What is your favourite project to date?

Social housing is an area I am particularly passionate about and lots of the projects I have worked on are in this area. In Holland, where I studied, the model for housing is very different to the UK. There is less negativity associated with social housing and a much greater proportion of the population lives in this tenure.

One project that really stands out is Kingston Churches Housing Association. I 100% back what this organisation are trying to do. This project really helped address a housing crisis in the local area and WWA unequivocally showcased the value and received permission.

What are you most excited about for the future of accessible and inclusive design?

The industry is so much further along than it was 10 years ago. It’s travelling in the right direction, it could just be quicker. When I was a student there were lectures on just a few access topics. Now, they increasingly reflect the inclusive world we want to be.

The Inclusive Design Overlay to the RIBA Plan of Work has played a massive part in this. So too has Covid; the national briefings without sign language brought these access and inclusion discussions up on scale never before seen. As Vice Chair of the Access Association London and South-East region, I now see access and inclusion in the news in some form or another every week. My husband is also a teacher, and he sees that young people are now much more conscious.

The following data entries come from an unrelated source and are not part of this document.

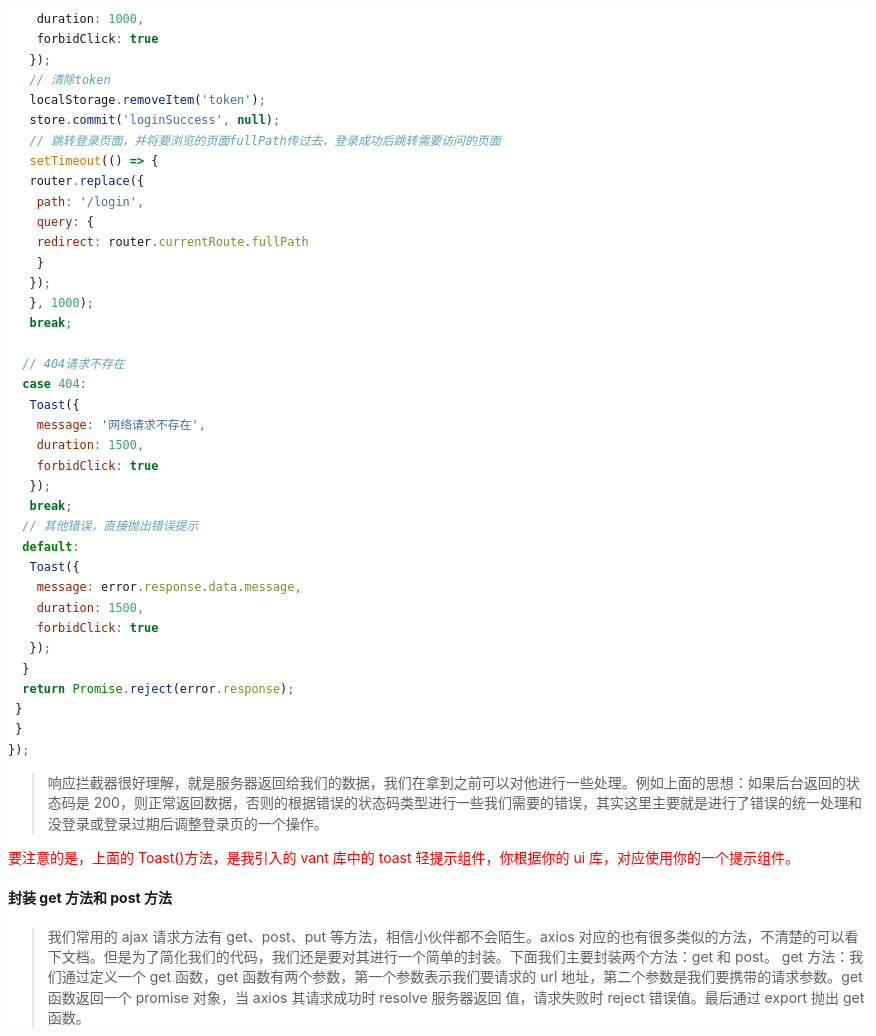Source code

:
 ```js
    duration: 1000,
    forbidClick: true
   });
   // 清除token
   localStorage.removeItem('token');
   store.commit('loginSuccess', null);
   // 跳转登录页面，并将要浏览的页面fullPath传过去，登录成功后跳转需要访问的页面
   setTimeout(() => {
   router.replace({
    path: '/login',
    query: {
    redirect: router.currentRoute.fullPath
    }
   });
   }, 1000);
   break;

  // 404请求不存在
  case 404:
   Toast({
    message: '网络请求不存在',
    duration: 1500,
    forbidClick: true
   });
   break;
  // 其他错误，直接抛出错误提示
  default:
   Toast({
    message: error.response.data.message,
    duration: 1500,
    forbidClick: true
   });
  }
  return Promise.reject(error.response);
 }
 }
});
```

> 响应拦截器很好理解，就是服务器返回给我们的数据，我们在拿到之前可以对他进行一些处理。例如上面的思想：如果后台返回的状态码是 200，则正常返回数据，否则的根据错误的状态码类型进行一些我们需要的错误，其实这里主要就是进行了错误的统一处理和没登录或登录过期后调整登录页的一个操作。

<span style="color:red">要注意的是，上面的 Toast()方法，是我引入的 vant 库中的 toast 轻提示组件，你根据你的 ui 库，对应使用你的一个提示组件。</span>

#### 封装 get 方法和 post 方法

> 我们常用的 ajax 请求方法有 get、post、put 等方法，相信小伙伴都不会陌生。axios 对应的也有很多类似的方法，不清楚的可以看下文档。但是为了简化我们的代码，我们还是要对其进行一个简单的封装。下面我们主要封装两个方法：get 和 post。
> get 方法：我们通过定义一个 get 函数，get 函数有两个参数，第一个参数表示我们要请求的 url 地址，第二个参数是我们要携带的请求参数。get 函数返回一个 promise 对象，当 axios 其请求成功时 resolve 服务器返回 值，请求失败时 reject 错误值。最后通过 export 抛出 get 函数。
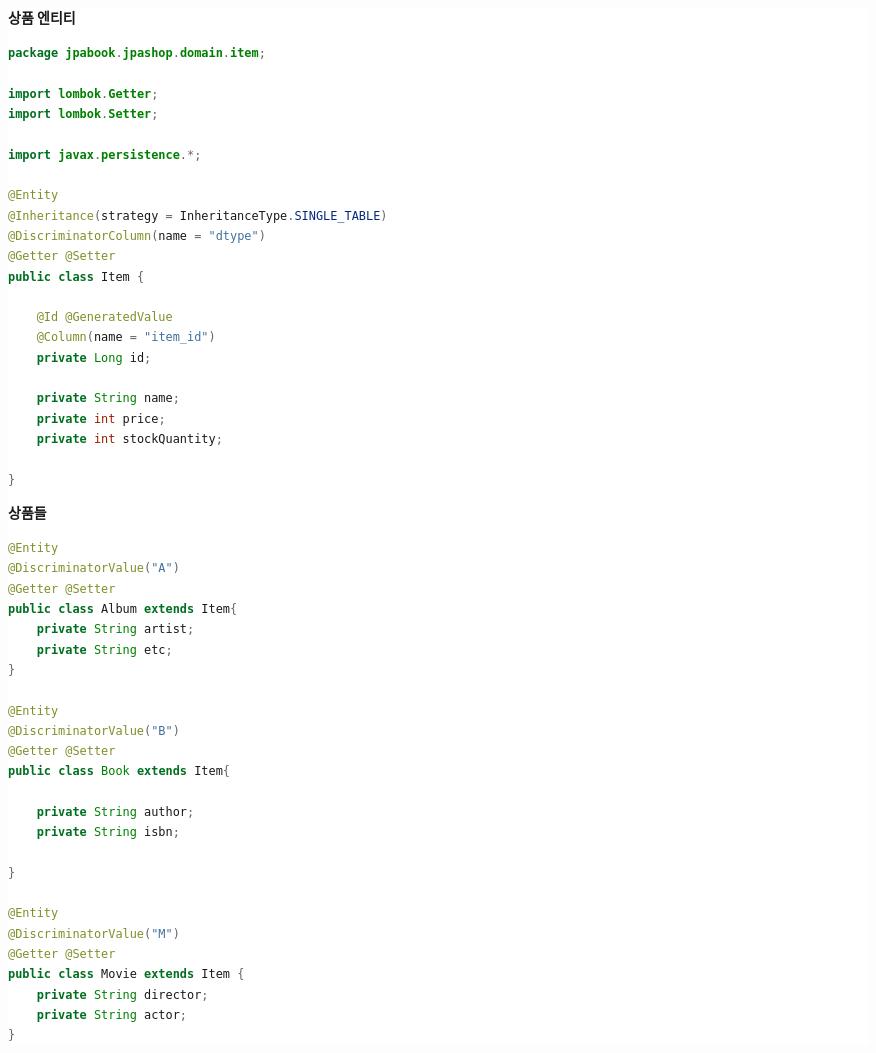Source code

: **상품 엔티티**

```java
package jpabook.jpashop.domain.item;

import lombok.Getter;
import lombok.Setter;

import javax.persistence.*;

@Entity
@Inheritance(strategy = InheritanceType.SINGLE_TABLE)
@DiscriminatorColumn(name = "dtype")
@Getter @Setter
public class Item {

    @Id @GeneratedValue
    @Column(name = "item_id")
    private Long id;

    private String name;
    private int price;
    private int stockQuantity;

}
```

**상품들**

```java
@Entity
@DiscriminatorValue("A")
@Getter @Setter
public class Album extends Item{
    private String artist;
    private String etc;
}

@Entity
@DiscriminatorValue("B")
@Getter @Setter
public class Book extends Item{

    private String author;
    private String isbn;

}

@Entity
@DiscriminatorValue("M")
@Getter @Setter
public class Movie extends Item {
    private String director;
    private String actor;
}
```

It’s easy to focus on the negatives, but we are on the right track. We need everyone to be involved. If we only talk to the changemakers, we are never going to get there. Which is why I work a lot with schools and universities. I have gone into schools for career days, supported work experience students, and been a mentor for students at London University. I am currently exploring an exciting new connection to tutor at a UK university on Inclusive Design with first year architecture students. I am always keen to help people follow their passions, and want to share mine with young professionals to see the world through a new lens.

Before working at Motionspot, I mostly worked in very local contexts. Now, I am excited to be able to take this work to improve access and inclusion at a global scale.